Key indicators include:
- Reports Today: Real-time report count and change from the previous day.
- Water Points Active: Operational water point status.
- Orange Jug Inventory: Container and field kit inventory.
- Average Resolution Time: Response and repair efficiency.
- Incident Heatmap: High-severity incident clusters across districts.
- Triage Queue: Prioritized incoming reports by severity, age, and assignment.
- Somalia Pilot: Initial deployment in selected districts, such as Hodan, Mogadishu.
- Refine and Scale: Optimize Gemma 4 prompts and models using pilot feedback.
- Expand to Other Communities: Roll out to additional Somali regions and IDP camps.
- Multi-Country Rollout: Adapt the template for Ethiopia, Kenya, and Djibouti.
- Faster resolution time between report and repair.
- More active water points and improved infrastructure uptime.
- Reduced stockouts through better inventory visibility.
- Higher community trust in the reporting and response loop.
- Predictive models for water shortage forecasting.
- SMS and IVR fallback reporting for non-smartphone users.
- Supply route optimization for tanker and repair dispatch.
- Discord Activity deployment for volunteer Mission Control workflows.
- Droppy as a Gemma 4-powered Discord chatbot for project support and moderation.

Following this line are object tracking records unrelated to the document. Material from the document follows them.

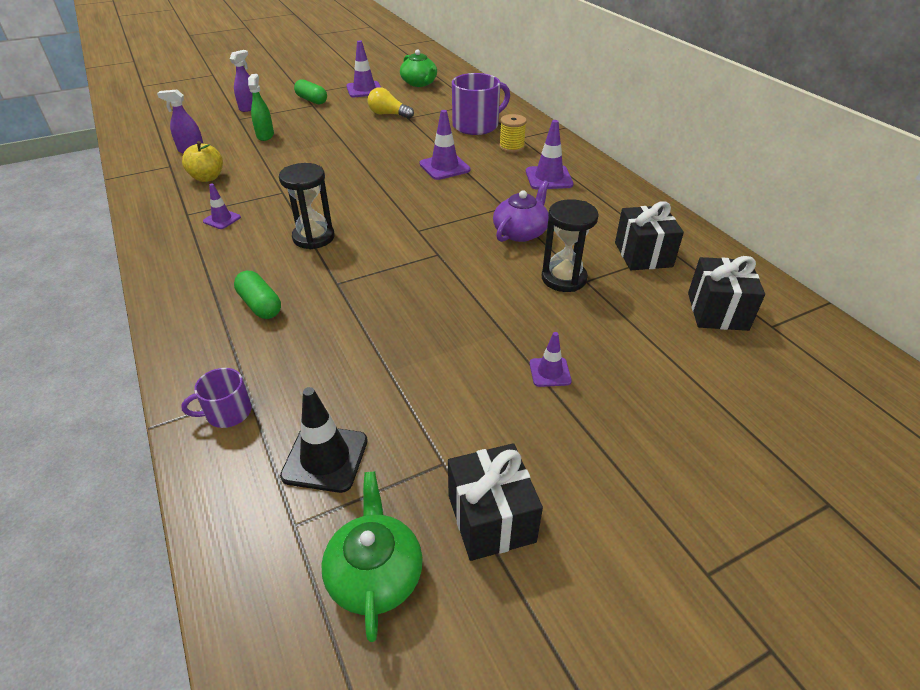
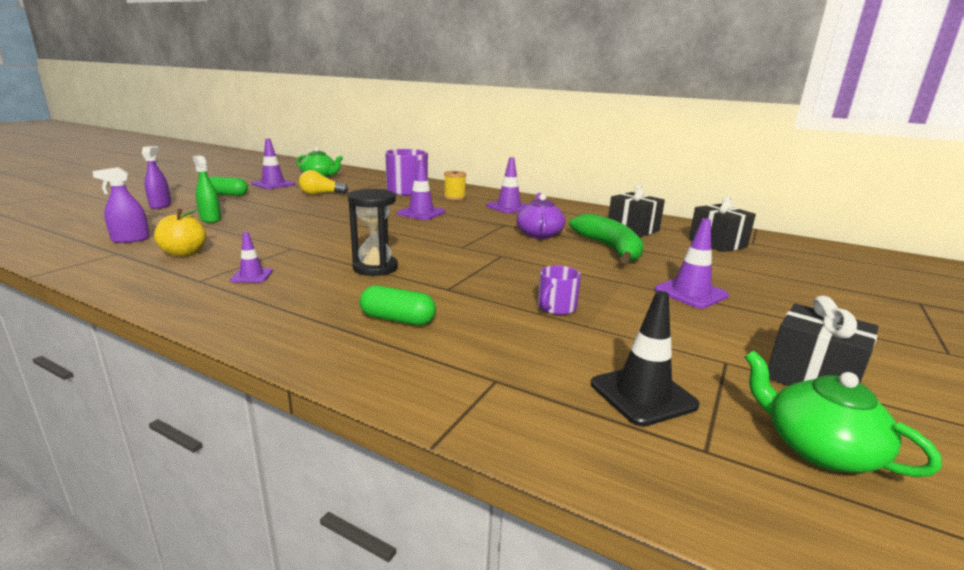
camera: 35 degrees left, 20 degrees down
purple mug [181,368,252,428] -> purple mug moved to [538,266,581,315]
purple traffic cone [529,332,572,387] -> purple traffic cone [654,218,729,308], size x1.67
black hourglass [541,199,599,292] -> green banana [569,213,644,263]

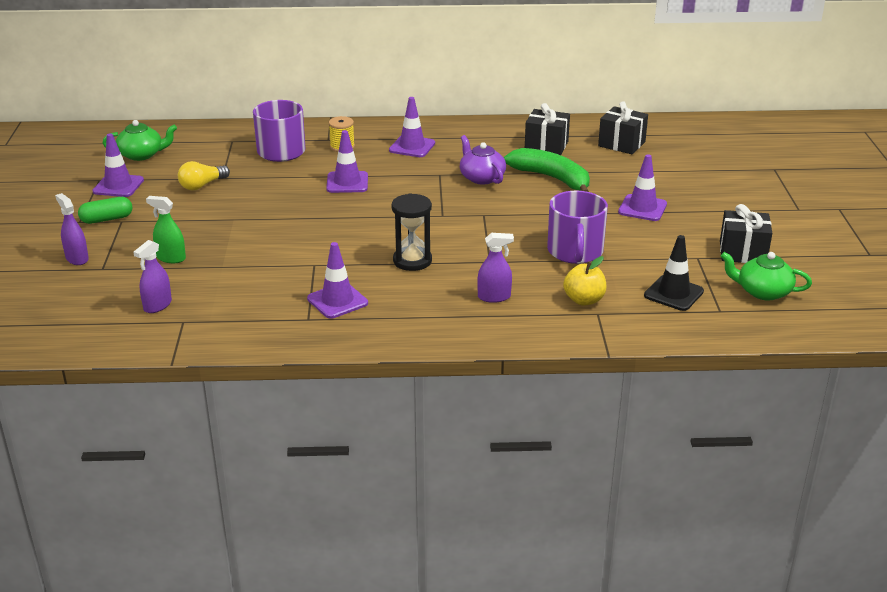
camera: 30 degrees left, 10 degrees up
yellow apple [154,209,206,257] -> yellow apple moved to [563,256,607,306]
purple traffic cone [230,232,273,283] -> purple traffic cone [307,242,368,319], size x1.67
green capsule [360,285,436,325] -> purple spray bottle [477,233,514,303]
purple mug [538,266,581,315] -> purple mug [547,191,608,264], size x1.91

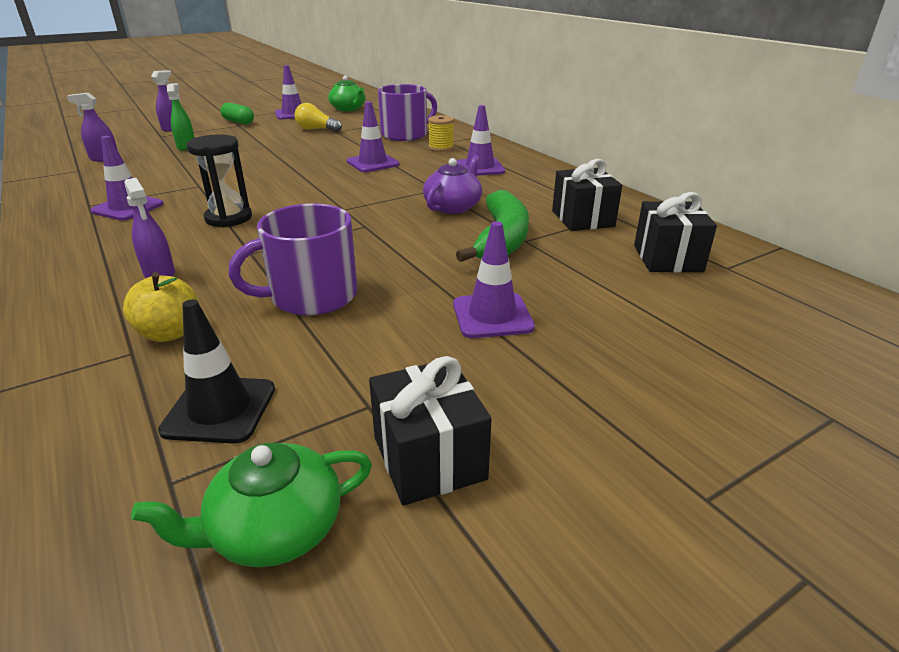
camera: 60 degrees right, 0 degrees up
green teapot [721,252,812,300] -> green teapot turned 105 degrees counterclockwise [131,443,372,567]

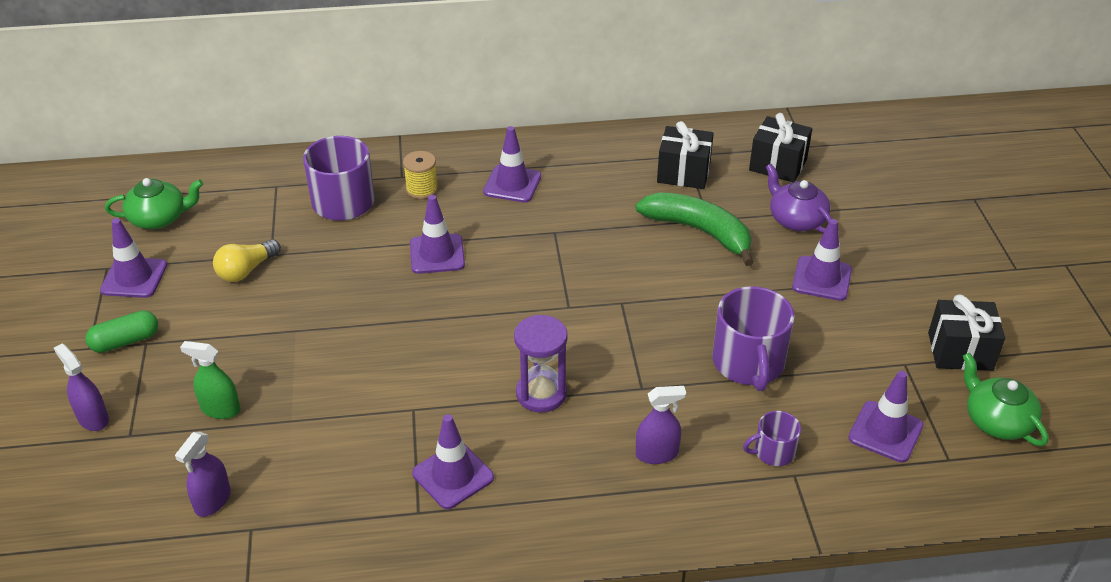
camera: 65 degrees left, 10 degrees up
yellow apple [123,272,198,342] -> purple mug [743,411,801,466]
green teapot [131,443,372,567] -> green teapot turned 150 degrees clockwise [963,353,1048,446]
black traffic cone [158,299,275,444] -> purple traffic cone [848,371,923,463]
black hourglass [186,135,252,227] -> purple hourglass [514,315,568,412]
purple teapot [423,155,482,214] -> purple teapot moved to [766,164,832,233]

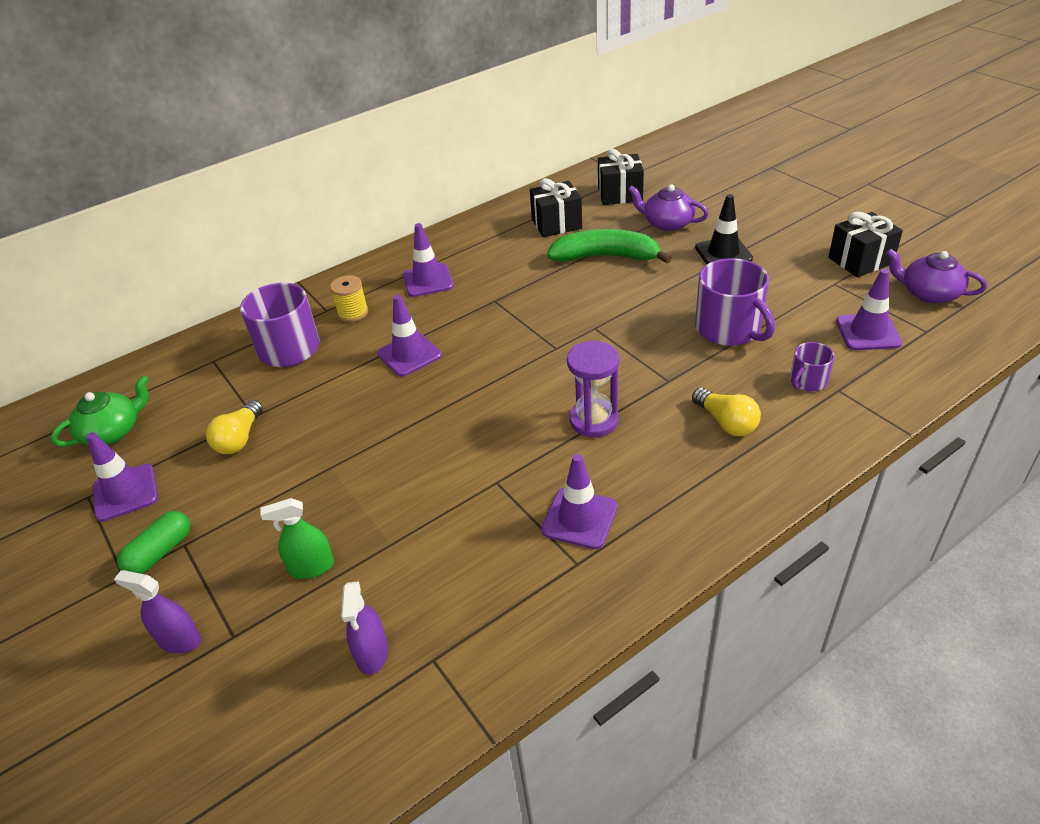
camera: 25 degrees left, 0 degrees up
purple spray bottle [636,386,686,464] -> yellow light bulb [692,388,761,436]
purple traffic cone [792,219,852,301] -> black traffic cone [695,194,753,264]
green teapot [963,353,1048,446] -> purple teapot [886,249,987,303]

Clean Drop combines offline AI with an image-first community reporting workflow to create a resilient, privacy-respecting, and actionable water resource management system. CKAN integration ensures the data supports immediate triage while becoming a durable asset for long-term planning and development.
The README screenshots are stored in notebooks/assets:
| Asset | Purpose |
|---|---|
clean-drop-project-icon.png |
Droppy project icon cropped from the sprite sheet |
00-overview.png |
Project overview and application framing |
01-capture-image.png |
Field image capture screen |
01a-captured-image.jpg |
Example captured field image |
02-set-time-location.png |
Time and location confirmation |
03-triage-with-gemma4.png |
Gemma 4 triage action |
03a-review-analysis.png |
AI analysis review |
04-review-draft-report.png |
Final draft report review |
The standalone Kaggle notebook is stored in
submission-notebook/gemma4good_field_report_kaggle.ipynb.
Unless a file states otherwise, the Gemma4Good Kaggle submission materials in this repository are licensed under the Creative Commons Attribution 4.0 International License (CC BY 4.0). Third-party tools, models, runtimes, and datasets remain governed by their own licenses and terms.